REQUIRED WORK> Swap each "in-house" in the listing below for "standard", and write out the whole listing again with nothing else changed.

==============================

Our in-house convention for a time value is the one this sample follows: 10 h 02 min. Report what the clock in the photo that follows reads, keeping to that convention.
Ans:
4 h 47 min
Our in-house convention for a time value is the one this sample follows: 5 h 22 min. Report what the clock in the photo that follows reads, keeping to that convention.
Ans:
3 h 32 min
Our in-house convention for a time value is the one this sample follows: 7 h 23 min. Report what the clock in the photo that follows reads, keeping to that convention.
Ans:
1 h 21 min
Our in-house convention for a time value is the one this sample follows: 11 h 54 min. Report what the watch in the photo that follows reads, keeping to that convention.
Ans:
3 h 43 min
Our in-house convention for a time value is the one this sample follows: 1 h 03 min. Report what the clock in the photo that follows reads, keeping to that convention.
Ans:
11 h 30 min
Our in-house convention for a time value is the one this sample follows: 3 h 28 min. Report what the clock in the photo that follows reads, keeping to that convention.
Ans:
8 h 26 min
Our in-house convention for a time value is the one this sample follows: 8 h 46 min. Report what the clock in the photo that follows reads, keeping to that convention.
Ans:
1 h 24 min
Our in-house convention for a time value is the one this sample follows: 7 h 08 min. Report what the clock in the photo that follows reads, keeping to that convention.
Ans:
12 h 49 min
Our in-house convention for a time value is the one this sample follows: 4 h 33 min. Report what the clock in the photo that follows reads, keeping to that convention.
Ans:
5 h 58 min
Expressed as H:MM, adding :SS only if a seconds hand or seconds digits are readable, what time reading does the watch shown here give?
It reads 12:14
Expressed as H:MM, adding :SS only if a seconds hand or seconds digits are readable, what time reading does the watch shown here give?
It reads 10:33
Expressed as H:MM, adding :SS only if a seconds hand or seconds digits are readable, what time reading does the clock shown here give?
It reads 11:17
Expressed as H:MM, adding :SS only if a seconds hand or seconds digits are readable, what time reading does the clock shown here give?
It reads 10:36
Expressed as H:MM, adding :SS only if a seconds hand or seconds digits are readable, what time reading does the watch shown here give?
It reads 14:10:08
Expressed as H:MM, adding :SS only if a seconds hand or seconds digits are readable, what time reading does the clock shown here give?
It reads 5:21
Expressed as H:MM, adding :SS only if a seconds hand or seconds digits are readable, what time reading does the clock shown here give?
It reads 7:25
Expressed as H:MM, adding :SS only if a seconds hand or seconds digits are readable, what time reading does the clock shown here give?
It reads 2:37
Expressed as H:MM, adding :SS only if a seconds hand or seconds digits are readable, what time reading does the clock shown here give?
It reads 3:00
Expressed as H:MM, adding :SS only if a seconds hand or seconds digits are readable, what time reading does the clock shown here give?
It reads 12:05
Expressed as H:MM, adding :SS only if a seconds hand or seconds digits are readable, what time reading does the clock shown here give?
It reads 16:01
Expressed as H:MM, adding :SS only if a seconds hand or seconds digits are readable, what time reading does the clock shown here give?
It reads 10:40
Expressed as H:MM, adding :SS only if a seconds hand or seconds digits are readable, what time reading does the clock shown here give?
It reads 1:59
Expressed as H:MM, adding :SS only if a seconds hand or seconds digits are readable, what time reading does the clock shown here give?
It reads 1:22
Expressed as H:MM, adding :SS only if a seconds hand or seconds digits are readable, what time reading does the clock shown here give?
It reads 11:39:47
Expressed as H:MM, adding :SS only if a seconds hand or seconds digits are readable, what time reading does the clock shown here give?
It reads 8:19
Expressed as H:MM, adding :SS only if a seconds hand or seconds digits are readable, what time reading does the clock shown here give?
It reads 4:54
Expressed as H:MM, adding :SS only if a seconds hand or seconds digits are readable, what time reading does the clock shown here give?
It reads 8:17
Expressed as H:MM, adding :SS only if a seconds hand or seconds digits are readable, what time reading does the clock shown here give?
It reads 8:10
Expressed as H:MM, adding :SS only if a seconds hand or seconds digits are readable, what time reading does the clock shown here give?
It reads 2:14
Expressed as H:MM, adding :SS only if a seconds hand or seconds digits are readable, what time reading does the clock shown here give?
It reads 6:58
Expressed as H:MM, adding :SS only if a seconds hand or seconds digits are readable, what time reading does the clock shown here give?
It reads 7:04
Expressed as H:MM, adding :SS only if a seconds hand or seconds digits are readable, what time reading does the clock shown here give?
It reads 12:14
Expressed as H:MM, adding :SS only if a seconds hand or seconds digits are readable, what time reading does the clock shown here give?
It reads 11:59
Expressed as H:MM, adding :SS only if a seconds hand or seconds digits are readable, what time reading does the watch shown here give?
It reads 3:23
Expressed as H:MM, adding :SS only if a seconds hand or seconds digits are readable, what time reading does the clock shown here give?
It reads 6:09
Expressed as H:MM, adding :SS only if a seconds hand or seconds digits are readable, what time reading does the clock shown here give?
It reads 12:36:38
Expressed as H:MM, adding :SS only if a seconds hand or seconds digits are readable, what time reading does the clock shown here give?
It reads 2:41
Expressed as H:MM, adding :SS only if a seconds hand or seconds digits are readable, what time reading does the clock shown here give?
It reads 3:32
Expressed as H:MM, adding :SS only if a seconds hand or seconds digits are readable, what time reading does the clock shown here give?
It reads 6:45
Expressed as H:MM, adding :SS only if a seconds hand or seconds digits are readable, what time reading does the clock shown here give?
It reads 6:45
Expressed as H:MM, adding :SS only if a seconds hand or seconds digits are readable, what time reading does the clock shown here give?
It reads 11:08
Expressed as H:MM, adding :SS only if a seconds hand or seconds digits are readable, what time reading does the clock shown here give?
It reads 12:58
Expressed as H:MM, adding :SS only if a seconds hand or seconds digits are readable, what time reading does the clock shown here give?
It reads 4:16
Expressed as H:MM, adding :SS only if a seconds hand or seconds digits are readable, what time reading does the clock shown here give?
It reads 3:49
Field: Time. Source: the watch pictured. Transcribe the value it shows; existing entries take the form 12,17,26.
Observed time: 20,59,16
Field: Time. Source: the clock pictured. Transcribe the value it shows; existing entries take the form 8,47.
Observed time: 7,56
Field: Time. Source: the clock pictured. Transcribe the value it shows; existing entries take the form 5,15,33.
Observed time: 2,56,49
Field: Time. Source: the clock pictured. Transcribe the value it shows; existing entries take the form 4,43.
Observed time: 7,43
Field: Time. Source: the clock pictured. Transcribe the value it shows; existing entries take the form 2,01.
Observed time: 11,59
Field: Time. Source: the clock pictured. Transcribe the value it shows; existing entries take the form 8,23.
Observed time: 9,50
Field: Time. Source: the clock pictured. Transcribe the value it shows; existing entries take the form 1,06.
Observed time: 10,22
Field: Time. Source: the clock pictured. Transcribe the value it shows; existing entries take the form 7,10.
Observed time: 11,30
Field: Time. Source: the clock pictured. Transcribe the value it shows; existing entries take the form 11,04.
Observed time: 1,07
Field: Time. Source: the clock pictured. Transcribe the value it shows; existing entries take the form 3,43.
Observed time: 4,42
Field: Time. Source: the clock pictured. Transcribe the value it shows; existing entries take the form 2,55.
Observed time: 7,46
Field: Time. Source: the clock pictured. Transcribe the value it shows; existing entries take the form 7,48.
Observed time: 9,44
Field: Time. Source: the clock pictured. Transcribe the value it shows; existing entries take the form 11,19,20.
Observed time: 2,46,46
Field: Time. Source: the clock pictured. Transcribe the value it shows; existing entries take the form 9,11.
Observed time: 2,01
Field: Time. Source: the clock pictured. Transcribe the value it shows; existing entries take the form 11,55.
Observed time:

==============================

FINAL ANSWER>
Our standard convention for a time value is the one this sample follows: 10 h 02 min. Report what the clock in the photo that follows reads, keeping to that convention.
Ans:
4 h 47 min
Our standard convention for a time value is the one this sample follows: 5 h 22 min. Report what the clock in the photo that follows reads, keeping to that convention.
Ans:
3 h 32 min
Our standard convention for a time value is the one this sample follows: 7 h 23 min. Report what the clock in the photo that follows reads, keeping to that convention.
Ans:
1 h 21 min
Our standard convention for a time value is the one this sample follows: 11 h 54 min. Report what the watch in the photo that follows reads, keeping to that convention.
Ans:
3 h 43 min
Our standard convention for a time value is the one this sample follows: 1 h 03 min. Report what the clock in the photo that follows reads, keeping to that convention.
Ans:
11 h 30 min
Our standard convention for a time value is the one this sample follows: 3 h 28 min. Report what the clock in the photo that follows reads, keeping to that convention.
Ans:
8 h 26 min
Our standard convention for a time value is the one this sample follows: 8 h 46 min. Report what the clock in the photo that follows reads, keeping to that convention.
Ans:
1 h 24 min
Our standard convention for a time value is the one this sample follows: 7 h 08 min. Report what the clock in the photo that follows reads, keeping to that convention.
Ans:
12 h 49 min
Our standard convention for a time value is the one this sample follows: 4 h 33 min. Report what the clock in the photo that follows reads, keeping to that convention.
Ans:
5 h 58 min
Expressed as H:MM, adding :SS only if a seconds hand or seconds digits are readable, what time reading does the watch shown here give?
It reads 12:14
Expressed as H:MM, adding :SS only if a seconds hand or seconds digits are readable, what time reading does the watch shown here give?
It reads 10:33
Expressed as H:MM, adding :SS only if a seconds hand or seconds digits are readable, what time reading does the clock shown here give?
It reads 11:17
Expressed as H:MM, adding :SS only if a seconds hand or seconds digits are readable, what time reading does the clock shown here give?
It reads 10:36
Expressed as H:MM, adding :SS only if a seconds hand or seconds digits are readable, what time reading does the watch shown here give?
It reads 14:10:08
Expressed as H:MM, adding :SS only if a seconds hand or seconds digits are readable, what time reading does the clock shown here give?
It reads 5:21
Expressed as H:MM, adding :SS only if a seconds hand or seconds digits are readable, what time reading does the clock shown here give?
It reads 7:25
Expressed as H:MM, adding :SS only if a seconds hand or seconds digits are readable, what time reading does the clock shown here give?
It reads 2:37
Expressed as H:MM, adding :SS only if a seconds hand or seconds digits are readable, what time reading does the clock shown here give?
It reads 3:00
Expressed as H:MM, adding :SS only if a seconds hand or seconds digits are readable, what time reading does the clock shown here give?
It reads 12:05
Expressed as H:MM, adding :SS only if a seconds hand or seconds digits are readable, what time reading does the clock shown here give?
It reads 16:01
Expressed as H:MM, adding :SS only if a seconds hand or seconds digits are readable, what time reading does the clock shown here give?
It reads 10:40
Expressed as H:MM, adding :SS only if a seconds hand or seconds digits are readable, what time reading does the clock shown here give?
It reads 1:59
Expressed as H:MM, adding :SS only if a seconds hand or seconds digits are readable, what time reading does the clock shown here give?
It reads 1:22
Expressed as H:MM, adding :SS only if a seconds hand or seconds digits are readable, what time reading does the clock shown here give?
It reads 11:39:47
Expressed as H:MM, adding :SS only if a seconds hand or seconds digits are readable, what time reading does the clock shown here give?
It reads 8:19
Expressed as H:MM, adding :SS only if a seconds hand or seconds digits are readable, what time reading does the clock shown here give?
It reads 4:54
Expressed as H:MM, adding :SS only if a seconds hand or seconds digits are readable, what time reading does the clock shown here give?
It reads 8:17
Expressed as H:MM, adding :SS only if a seconds hand or seconds digits are readable, what time reading does the clock shown here give?
It reads 8:10
Expressed as H:MM, adding :SS only if a seconds hand or seconds digits are readable, what time reading does the clock shown here give?
It reads 2:14
Expressed as H:MM, adding :SS only if a seconds hand or seconds digits are readable, what time reading does the clock shown here give?
It reads 6:58
Expressed as H:MM, adding :SS only if a seconds hand or seconds digits are readable, what time reading does the clock shown here give?
It reads 7:04
Expressed as H:MM, adding :SS only if a seconds hand or seconds digits are readable, what time reading does the clock shown here give?
It reads 12:14
Expressed as H:MM, adding :SS only if a seconds hand or seconds digits are readable, what time reading does the clock shown here give?
It reads 11:59
Expressed as H:MM, adding :SS only if a seconds hand or seconds digits are readable, what time reading does the watch shown here give?
It reads 3:23
Expressed as H:MM, adding :SS only if a seconds hand or seconds digits are readable, what time reading does the clock shown here give?
It reads 6:09
Expressed as H:MM, adding :SS only if a seconds hand or seconds digits are readable, what time reading does the clock shown here give?
It reads 12:36:38
Expressed as H:MM, adding :SS only if a seconds hand or seconds digits are readable, what time reading does the clock shown here give?
It reads 2:41
Expressed as H:MM, adding :SS only if a seconds hand or seconds digits are readable, what time reading does the clock shown here give?
It reads 3:32
Expressed as H:MM, adding :SS only if a seconds hand or seconds digits are readable, what time reading does the clock shown here give?
It reads 6:45
Expressed as H:MM, adding :SS only if a seconds hand or seconds digits are readable, what time reading does the clock shown here give?
It reads 6:45
Expressed as H:MM, adding :SS only if a seconds hand or seconds digits are readable, what time reading does the clock shown here give?
It reads 11:08
Expressed as H:MM, adding :SS only if a seconds hand or seconds digits are readable, what time reading does the clock shown here give?
It reads 12:58
Expressed as H:MM, adding :SS only if a seconds hand or seconds digits are readable, what time reading does the clock shown here give?
It reads 4:16
Expressed as H:MM, adding :SS only if a seconds hand or seconds digits are readable, what time reading does the clock shown here give?
It reads 3:49
Field: Time. Source: the watch pictured. Transcribe the value it shows; existing entries take the form 12,17,26.
Observed time: 20,59,16
Field: Time. Source: the clock pictured. Transcribe the value it shows; existing entries take the form 8,47.
Observed time: 7,56
Field: Time. Source: the clock pictured. Transcribe the value it shows; existing entries take the form 5,15,33.
Observed time: 2,56,49
Field: Time. Source: the clock pictured. Transcribe the value it shows; existing entries take the form 4,43.
Observed time: 7,43
Field: Time. Source: the clock pictured. Transcribe the value it shows; existing entries take the form 2,01.
Observed time: 11,59
Field: Time. Source: the clock pictured. Transcribe the value it shows; existing entries take the form 8,23.
Observed time: 9,50
Field: Time. Source: the clock pictured. Transcribe the value it shows; existing entries take the form 1,06.
Observed time: 10,22
Field: Time. Source: the clock pictured. Transcribe the value it shows; existing entries take the form 7,10.
Observed time: 11,30
Field: Time. Source: the clock pictured. Transcribe the value it shows; existing entries take the form 11,04.
Observed time: 1,07
Field: Time. Source: the clock pictured. Transcribe the value it shows; existing entries take the form 3,43.
Observed time: 4,42
Field: Time. Source: the clock pictured. Transcribe the value it shows; existing entries take the form 2,55.
Observed time: 7,46
Field: Time. Source: the clock pictured. Transcribe the value it shows; existing entries take the form 7,48.
Observed time: 9,44
Field: Time. Source: the clock pictured. Transcribe the value it shows; existing entries take the form 11,19,20.
Observed time: 2,46,46
Field: Time. Source: the clock pictured. Transcribe the value it shows; existing entries take the form 9,11.
Observed time: 2,01
Field: Time. Source: the clock pictured. Transcribe the value it shows; existing entries take the form 11,55.
Observed time:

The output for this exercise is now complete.